» **Supplied passage**:
>> begin
A Light in the Tunnel of Arab Education
Nobody who observes or deals with the education sector in our Arab world can doubt that there is a crisis, a suffocating crisis, like going down a long dark tunnel. Is there a light which tells us that we can get out of this tunnel?
At the
end of last summer, I was in Europe at a time when destructive floods swept
through the eastern parts and some of the western parts of it. This natural
emergency and other things were an additional reason to contemplate ourselves
and our Arab circumstances. The self which I found myself immersed in
contemplating apart from the individual and personal self was our collective
self as Arabs, and the implications thereof. I found myself in the middle of
Europe, at the heart of one of the advanced central European locations
(Germany), following the events of our Arab world with concentration and
anxiety through the international, and of course some Arab, satellite channels.
Two events caught my attention and made me feel some recovery and optimism. As
I followed events, I wrote observations from the situation of this coverage,
because of my feeling of the supreme importance of the two events in our future
course as Arabs. I remained waiting for whoever would have their attention
aroused by them, particularly since they came together in one period of time,
or at least were close to each other in time, but I did not claim a triumph
from this linkage, which it seems that the floods of Central Europe and
confinement by natural storms when I was away from home had made me receive the
news of the two events on one day, and make the linkage between them
automatically. I recall them now, although months have passed, because in my
opinion and in accordance with what I felt and still feel they are important,
indeed extremely important, signs of the possible that we can we can achieve to
catch up at least to some extent with others, in spite of the conditions of
deterioration we are living through in the Arab world. These have been caused
by a long history of subjugation, and failed reactions which have cast us into
a deep abyss of a past which has gone, rather than pushing us in the direction
of a future, which I fear we will lose also, after the present has been shaken
in our hands and is about to be lost.
>> end
» **Goals**:
**A)** In the essay on Arab education, why did the writer end up linking the two events together?
**B)** Write the next part of the essay on Arab education, picking up after its final sentence.

» **Supplied material**:
>> begin
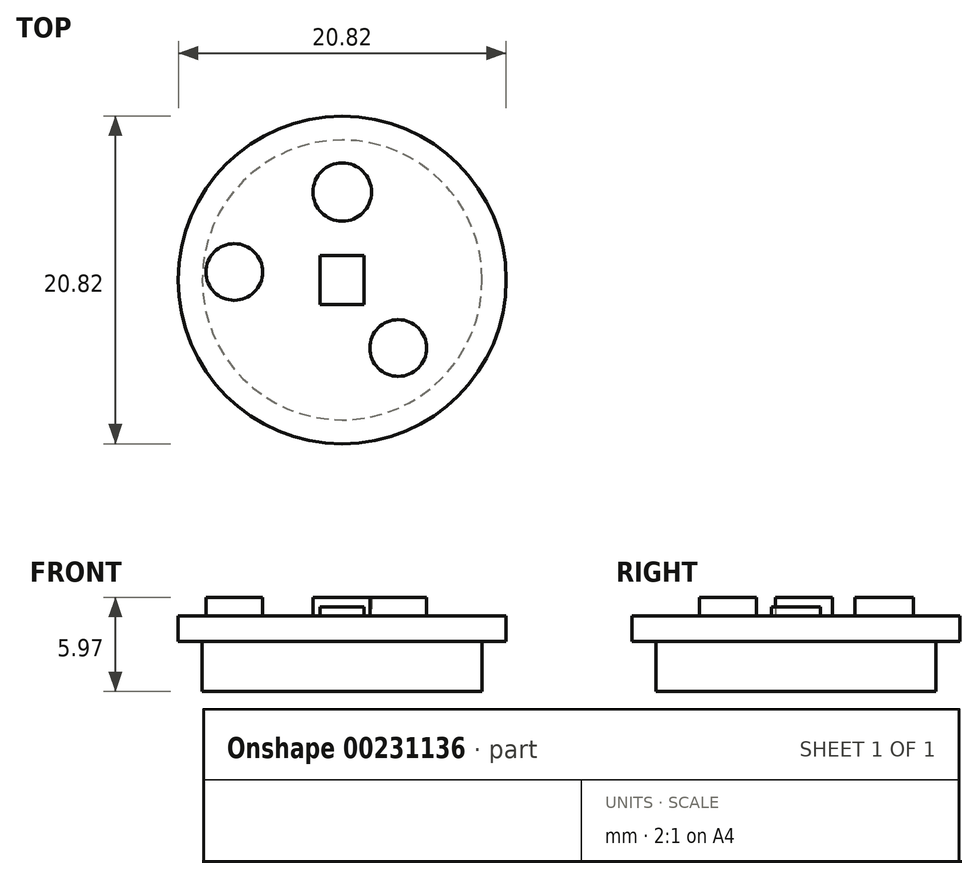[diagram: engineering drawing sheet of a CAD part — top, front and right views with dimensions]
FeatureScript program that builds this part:
annotation { "Feature Type Name" : "Feature", "Feature Type Description" : "" }
export const myFeature = defineFeature(function(context is Context, id is Id, definition is map)
    precondition{}
    {
        {
            var Q0;
            Q0=qCreatedBy(makeId("Top.planeOp"),FACE);
            var sketch = newSketch(context, id + "F0", { "sketchPlane" : qUnion([Q0])});
            skCircle(sketch, "E0", {"center": v(0, 0) * mm, "radius": 10.41 * mm});
            skSolve(sketch);
        }
        {
            var Q0;
            Q0=qSketchRegion(id+"F0",true);
            extrude(context, id + "F1", {"entities" : qUnion([Q0]), "depth" : 1.6 * mm});
        }
        {
            var Q0;
            Q0=makeQuery(id+"F1.opExtrude","CAP_FACE",FACE,{"disambiguationData":[OSD([sQuery(id+"F0.wireOp",EDGE,"E0")])],"isStart":true});
            var sketch = newSketch(context, id + "F2", { "sketchPlane" : qUnion([Q0])});
            skCircle(sketch, "E1", {"center": v(0, 0) * mm, "radius": 8.9 * mm});
            skSolve(sketch);
        }
        {
            var Q0;
            Q0=qSketchRegion(id+"F2",true);
            extrude(context, id + "F3", {"entities" : qUnion([Q0]), "operationType" : NewBodyOperationType.ADD, "depth" : 3.17 * mm});
        }
        {
            var Q0;
            Q0=makeQuery(id+"F1.opExtrude","CAP_FACE",FACE,{"disambiguationData":[OSD([sQuery(id+"F0.wireOp",EDGE,"E0")])],"isStart":false});
            var sketch = newSketch(context, id + "F4", { "sketchPlane" : qUnion([Q0])});
            skCircle(sketch, "E2", {"center": v(0, 5.59) * mm, "radius": 1.86 * mm});
            skCircle(sketch, "E3", {"center": v(3.56, -4.32) * mm, "radius": 1.8 * mm});
            skCircle(sketch, "E4", {"center": v(-6.86, 0.5) * mm, "radius": 1.8 * mm});
            skSolve(sketch);
        }
        {
            var Q0;
            Q0=qSketchRegion(id+"F4",true);
            extrude(context, id + "F5", {"entities" : qUnion([Q0]), "operationType" : NewBodyOperationType.ADD, "depth" : 1.2 * mm});
        }
        {
            var Q0;
            Q0=makeQuery(id+"F1.opExtrude","CAP_FACE",FACE,{"disambiguationData":[OSD([sQuery(id+"F0.wireOp",EDGE,"E0")])],"isStart":false});
            var sketch = newSketch(context, id + "F6", { "sketchPlane" : qUnion([Q0])});
            skLineSegment(sketch, "E5.bottom", {"start": v(-1.4, -1.55) * mm, "end": v(1.4, -1.55) * mm});
            skLineSegment(sketch, "E5.top", {"start": v(-1.4, 1.55) * mm, "end": v(1.4, 1.55) * mm});
            skLineSegment(sketch, "E5.left", {"start": v(-1.4, -1.55) * mm, "end": v(-1.4, 1.55) * mm});
            skLineSegment(sketch, "E5.right", {"start": v(1.4, -1.55) * mm, "end": v(1.4, 1.55) * mm});
            skSolve(sketch);
        }
        {
            var Q0;
            Q0=qSketchRegion(id+"F6",true);
            extrude(context, id + "F7", {"entities" : qUnion([Q0]), "operationType" : NewBodyOperationType.ADD, "depth" : .6 * mm});
        }
    });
>> end
» **Responses in order**:
**A)** The writer was confined by the natural storms and floods in Central Europe while away from home. That situation meant the news of both events arrived on the same day, so the writer connected them automatically.

**B)**
From Bir Zeit to Damascus
The first
of the two events whose media coverage I followed in one day from two separate
sources was the success of the professors and students of Bir Zeit University
in Palestine in inventing and using a computer program which they called Ritaj
(Gateway), which enabled them to continue to receive their university lessons
and refer to their professors, and the professors to follow them up through the
Internet, in spite of the Israeli siege which is closing their university,
encircling their towns and villages, and preventing them from circulating and
leaving their homes.
The
second event was the inauguration of the Syrian Virtual University in Damascus,
as the first university of its kind in our Arab world. While it is an extension
of other Arab harbingers in the field of electronic education, both in what are
called open universities and universities which provide external students with
opportunities for later education, the inauguration of the event in its home
country was at the summit level in decision-making and appreciation. This makes
it likely that there is a serious inclination for this virtual university to
continue and be developed.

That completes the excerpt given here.